9 Ocak 2019 Çarşamba

AFRİKA DANSI



"AFRİKA DANSI" 

PERFORMANS, VİDEO FİLM, SERGİ









18 Mart'ta Salt Beyoğlu ikinci kattaki sergi alanında prömiyeri gerçekleşen ve 4 Nisan’a kadar Salt Beyoğlu’nda performansların devam eden  'Afrika Dansı' gösterisi; video film, enstalasyon, sergi, performans ve dans gösterilerinden oluşan çok disiplinli deneysel bir sanat işi.

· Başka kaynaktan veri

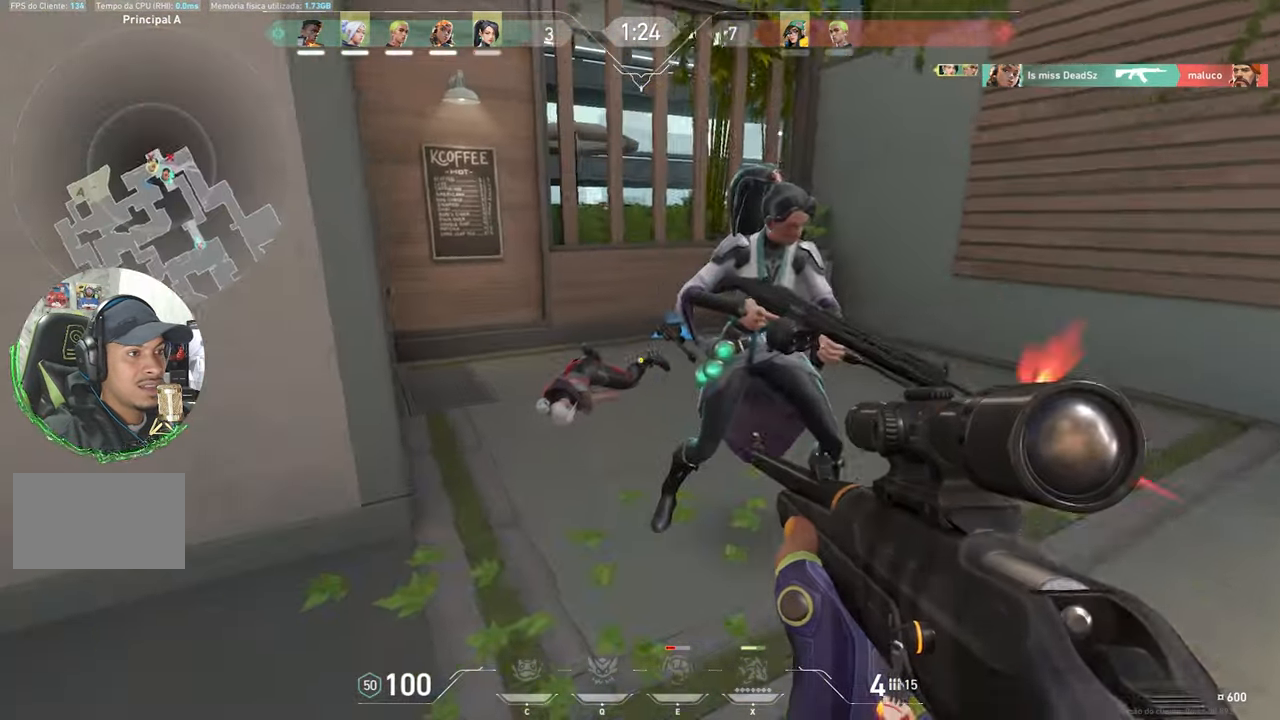
{"keys": ["w"], "mouse": [], "mouse_move": "still", "events": [[267, "a", "up"]]}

Sevim Burak’ın “Afrika Dansı” öyküsünden ve aynı adlı kitapta yer alan diğer hikayelerinden yararlanarak bir sahne metni oluşturuldu.  Bu disiplinlerarası projede, farklı disiplinlerde üretilen tekst katmanlarının birbirine konuşması, birbirini tamamlaması fikri gösterinin yapısını belirledi.

“Afrika Dansı”gösterisi, aynen Sevim Burak’ın yazdığı metinde olduğu gibi  "ayakta kalmak ve ısrarla üretmek” ve böylelikle “varolma direnişi” fikri üzerine kuruldu. 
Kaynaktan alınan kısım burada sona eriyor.